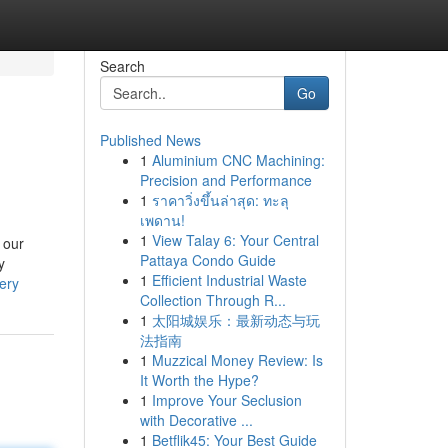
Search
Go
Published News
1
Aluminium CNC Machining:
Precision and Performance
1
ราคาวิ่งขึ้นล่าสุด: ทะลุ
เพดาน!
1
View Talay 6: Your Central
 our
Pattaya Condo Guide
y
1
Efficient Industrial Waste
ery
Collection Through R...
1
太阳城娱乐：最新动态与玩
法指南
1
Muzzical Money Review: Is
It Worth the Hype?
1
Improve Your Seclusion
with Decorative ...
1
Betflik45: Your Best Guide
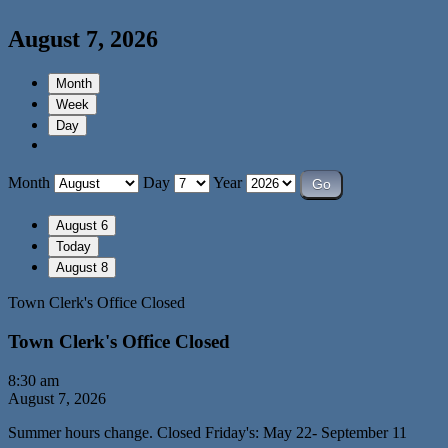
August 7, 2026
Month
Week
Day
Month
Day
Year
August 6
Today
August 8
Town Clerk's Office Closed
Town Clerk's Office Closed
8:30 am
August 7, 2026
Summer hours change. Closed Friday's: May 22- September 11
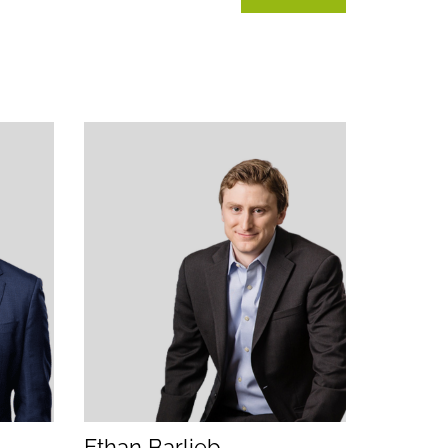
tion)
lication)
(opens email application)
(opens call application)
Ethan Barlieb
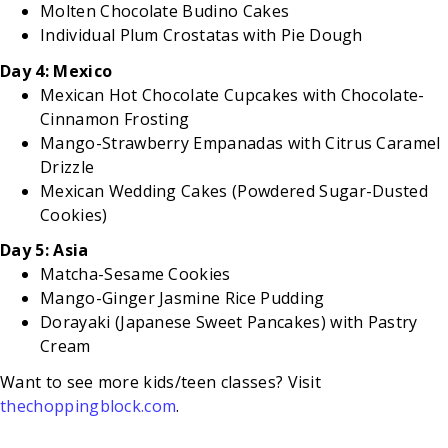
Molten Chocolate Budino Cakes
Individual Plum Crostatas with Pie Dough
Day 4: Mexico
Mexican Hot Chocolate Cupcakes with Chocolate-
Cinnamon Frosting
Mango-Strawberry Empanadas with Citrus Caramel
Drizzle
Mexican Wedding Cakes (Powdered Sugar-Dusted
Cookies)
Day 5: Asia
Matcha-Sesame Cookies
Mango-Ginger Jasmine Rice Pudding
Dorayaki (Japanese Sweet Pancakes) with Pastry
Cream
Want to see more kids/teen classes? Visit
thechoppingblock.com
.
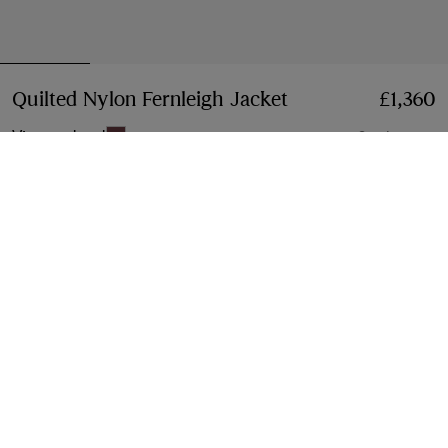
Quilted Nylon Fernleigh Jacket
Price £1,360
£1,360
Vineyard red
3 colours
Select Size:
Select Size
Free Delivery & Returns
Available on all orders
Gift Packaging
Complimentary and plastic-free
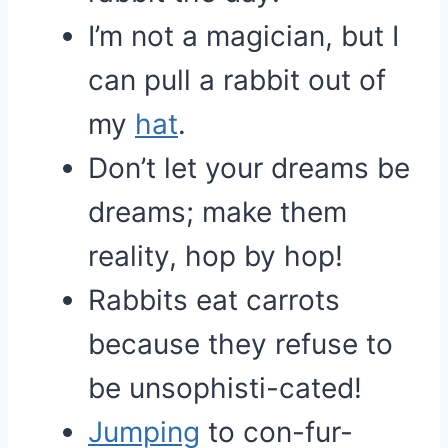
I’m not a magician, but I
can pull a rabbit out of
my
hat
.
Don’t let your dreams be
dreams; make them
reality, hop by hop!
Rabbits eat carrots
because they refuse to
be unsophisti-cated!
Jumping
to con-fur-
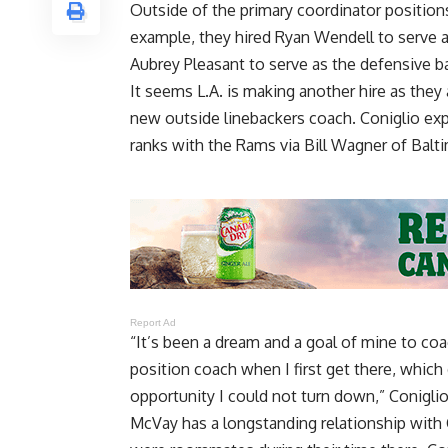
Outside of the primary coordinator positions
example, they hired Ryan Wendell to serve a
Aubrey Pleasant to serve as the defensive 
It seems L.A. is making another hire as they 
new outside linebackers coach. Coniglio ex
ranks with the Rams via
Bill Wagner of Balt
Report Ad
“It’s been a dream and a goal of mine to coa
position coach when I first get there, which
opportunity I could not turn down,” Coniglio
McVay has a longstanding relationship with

————

AIM OF THE TASK:
Substitute "Peach" for every "Mango" in the text of all the rows above, leaving everything else unchanged, and omit the pictures from your answer.

YOUR SOLUTION:
Search
Go
Published News
1
Aluminium CNC Machining:
Precision and Performance
1
ราคาวิ่งขึ้นล่าสุด: ทะลุ
เพดาน!
1
View Talay 6: Your Central
 our
Pattaya Condo Guide
y
1
Efficient Industrial Waste
ery
Collection Through R...
1
太阳城娱乐：最新动态与玩
法指南
1
Muzzical Money Review: Is
It Worth the Hype?
1
Improve Your Seclusion
with Decorative ...
1
Betflik45: Your Best Guide
August 7, 2026
Month
Week
Day
Month
Day
Year
August 6
Today
August 8
Town Clerk's Office Closed
Town Clerk's Office Closed
8:30 am
August 7, 2026
Summer hours change. Closed Friday's: May 22- September 11
tion)
lication)
(opens email application)
(opens call application)
Ethan Barlieb
Molten Chocolate Budino Cakes
Individual Plum Crostatas with Pie Dough
Day 4: Mexico
Mexican Hot Chocolate Cupcakes with Chocolate-
Cinnamon Frosting
Peach-Strawberry Empanadas with Citrus Caramel
Drizzle
Mexican Wedding Cakes (Powdered Sugar-Dusted
Cookies)
Day 5: Asia
Matcha-Sesame Cookies
Peach-Ginger Jasmine Rice Pudding
Dorayaki (Japanese Sweet Pancakes) with Pastry
Cream
Want to see more kids/teen classes? Visit
thechoppingblock.com
.
Quilted Nylon Fernleigh Jacket
Price £1,360
£1,360
Vineyard red
3 colours
Select Size:
Select Size
Free Delivery & Returns
Available on all orders
Gift Packaging
Complimentary and plastic-free
I’m not a magician, but I
can pull a rabbit out of
my
hat
.
Don’t let your dreams be
dreams; make them
reality, hop by hop!
Rabbits eat carrots
because they refuse to
be unsophisti-cated!
Jumping
to con-fur-
Outside of the primary coordinator positions
example, they hired Ryan Wendell to serve a
Aubrey Pleasant to serve as the defensive 
It seems L.A. is making another hire as they 
new outside linebackers coach. Coniglio ex
ranks with the Rams via
Bill Wagner of Balt
Report Ad
“It’s been a dream and a goal of mine to coa
position coach when I first get there, which
opportunity I could not turn down,” Coniglio
McVay has a longstanding relationship with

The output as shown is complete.